In gewachsener Struktur

Das künftige Baugebiet wird 24.000 Quadratmeter groß sein. Es bietet Raum für 19 Grundstücke mit einer Größe von durchschnittlich 500 Quadratmetern. Gemessen an den über 60 Grundstücken im Körrenziger Baugebiet „Wiemersberg“ eher ein kleines Baugebiet also, durch seine Insellage aber eben ein besonderes. Ein Fremdkörper in gewachsener Struktur soll das neue Bauland – bis zur Offenlage muss die Verwaltung noch einige Unterlagen wie eine Modellberechnung zur Entwässerung erstellen – nicht werden. Maximal zwei Geschosse, höchstens zwei Wohnungen pro Haus sind zulässig, nur Einfamilien- oder Doppelhaus sind erlaubt. Abgeklärt als nicht schädlich ist laut Projektentwickler NRW.Urban die Nachbarschaft zum Gewerbe, das besteht in erster Linie aus der Tankstelle an der B 57 und einem großen Fahrradhändler an der Kölnstraße.

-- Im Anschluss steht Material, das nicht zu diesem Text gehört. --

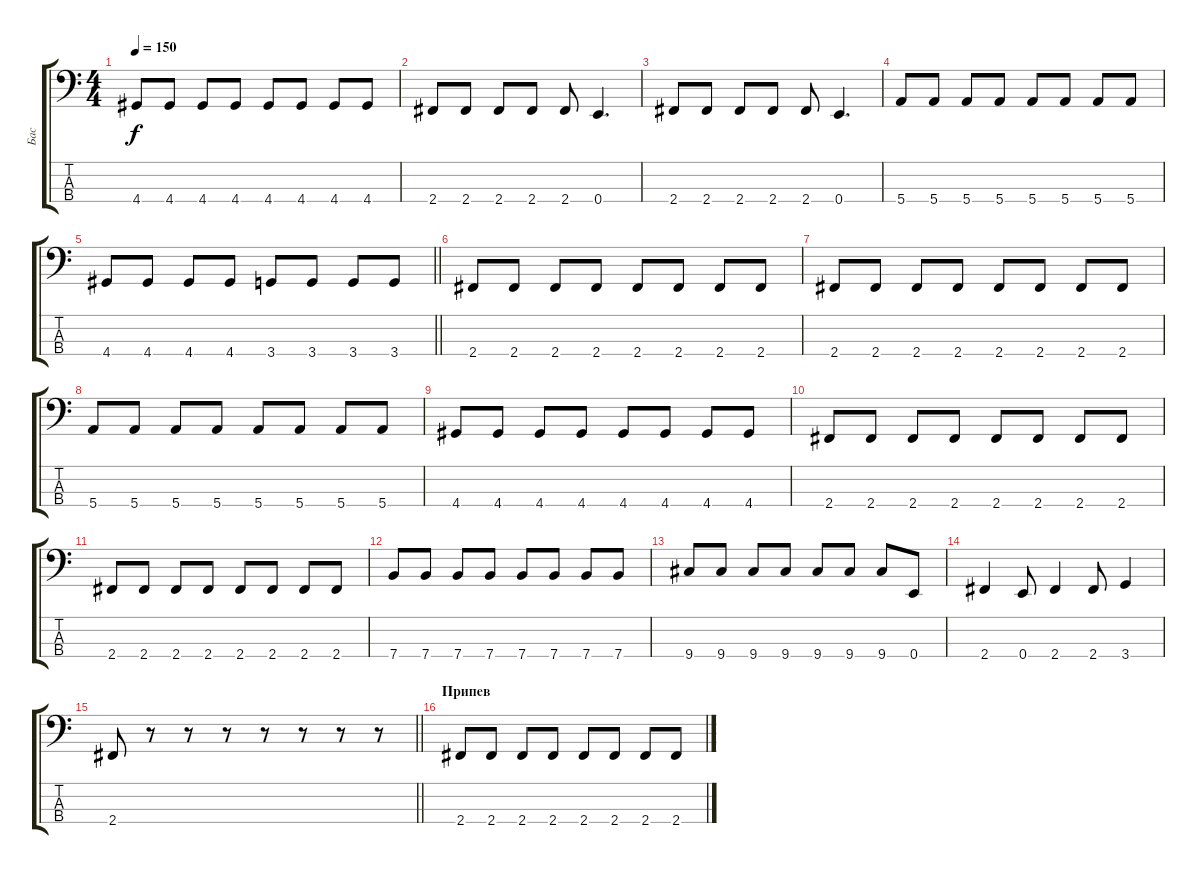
\track ("Бас" "Бас") {instrument electricbassfinger}
\staff {score tabs}
\tuning (G2 D2 A1 E1) {hide}
\ts (4 4)
\tempo 150
\clef f4
\ks c
4.4.8{dy f} 4.4.8 4.4.8 4.4.8 4.4.8 4.4.8 4.4.8 4.4.8 |
2.4.8 2.4.8 2.4.8 2.4.8 2.4.8 0.4.4{d} |
2.4.8 2.4.8 2.4.8 2.4.8 2.4.8 0.4.4{d} |
5.4.8 5.4.8 5.4.8 5.4.8 5.4.8 5.4.8 5.4.8 5.4.8 |
\barLineRight lightlight
4.4.8 4.4.8 4.4.8 4.4.8 3.4.8 3.4.8 3.4.8 3.4.8 |
\section ("" " ")
2.4.8 2.4.8 2.4.8 2.4.8 2.4.8 2.4.8 2.4.8 2.4.8 |
2.4.8 2.4.8 2.4.8 2.4.8 2.4.8 2.4.8 2.4.8 2.4.8 |
5.4.8 5.4.8 5.4.8 5.4.8 5.4.8 5.4.8 5.4.8 5.4.8 |
4.4.8 4.4.8 4.4.8 4.4.8 4.4.8 4.4.8 4.4.8 4.4.8 |
2.4.8 2.4.8 2.4.8 2.4.8 2.4.8 2.4.8 2.4.8 2.4.8 |
2.4.8 2.4.8 2.4.8 2.4.8 2.4.8 2.4.8 2.4.8 2.4.8 |
7.4.8 7.4.8 7.4.8 7.4.8 7.4.8 7.4.8 7.4.8 7.4.8 |
9.4.8 9.4.8 9.4.8 9.4.8 9.4.8 9.4.8 9.4.8 0.4.8 |
2.4.4 0.4.8 2.4.4 2.4.8 3.4.4 |
\barLineRight lightlight
2.4.8 r.8 r.8 r.8 r.8 r.8 r.8 r.8 |
\section ("" "Припев")
2.4.8 2.4.8 2.4.8 2.4.8 2.4.8 2.4.8 2.4.8 2.4.8
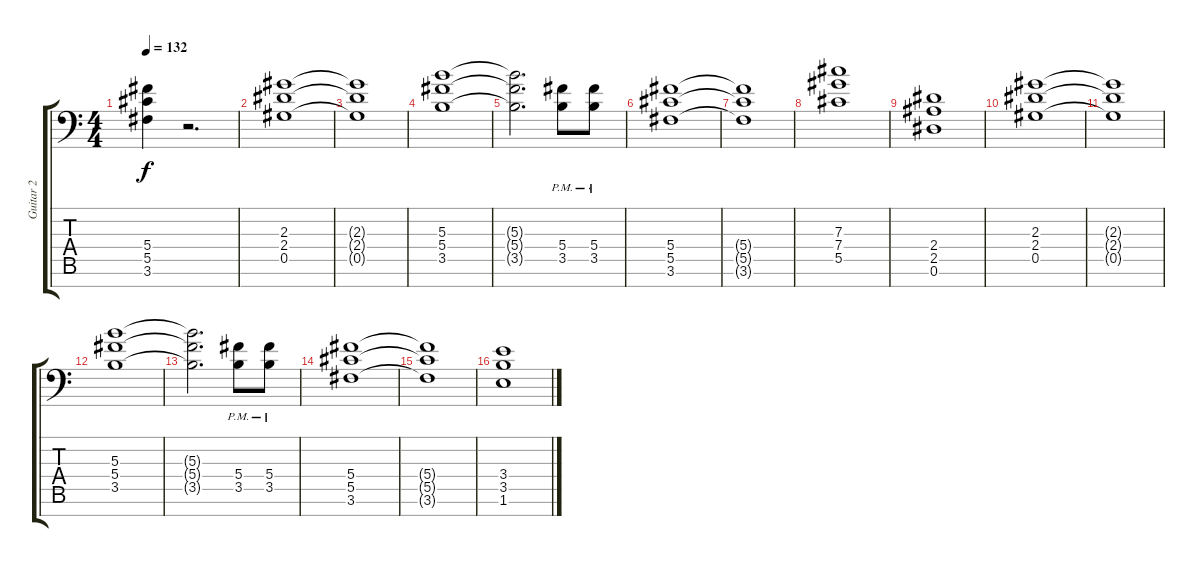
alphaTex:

\track ("Guitar 2" "Guitar 2") {mute instrument distortionguitar}
\staff {score tabs}
\tuning (Eb4 Bb3 Gb3 Db3 Ab2 Eb2 Bb1) {hide}
\ts (4 4)
\tempo 132
\clef f4
\ks c
(5.4 5.5 3.6).4{dy f} r.2{d} |
(2.3 2.4 0.5).1 |
(2.3{t} 2.4{t} 0.5{t}).1 |
(5.3 5.4 3.5).1 |
(5.3{t} 5.4{t} 3.5{t}).2{d} (5.4{pm} 3.5{pm}).8 (5.4{pm} 3.5{pm}).8 |
(5.4 5.5 3.6).1 |
(5.4{t} 5.5{t} 3.6{t}).1 |
(7.3 7.4 5.5).1 |
(2.4 2.5 0.6).1 |
(2.3 2.4 0.5).1 |
(2.3{t} 2.4{t} 0.5{t}).1 |
(5.3 5.4 3.5).1 |
(5.3{t} 5.4{t} 3.5{t}).2{d} (5.4{pm} 3.5{pm}).8 (5.4{pm} 3.5{pm}).8 |
(5.4 5.5 3.6).1 |
(5.4{t} 5.5{t} 3.6{t}).1 |
(3.4 3.5 1.6).1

Das Inselbaugebiet Gereonsweiler wird auf lange Zeit Alleinstellungscharakter haben. Von der ursprünglichen Absichtserklärung der Politik „In jedem Ort ein neues Baugebiet“ ist man inzwischen abgerückt. In Linnich sind tatsächlich nur noch zwei weitere Baugebiete in der Überlegung – eines in Kofferen und eines in Boslar. Baugebiete sind schließlich nur dann sinnvoll, wenn sie „voll laufen“. Grundstücke, die sich nicht verkaufen lassen, liegen der Kommune wie ein Stein im Magen.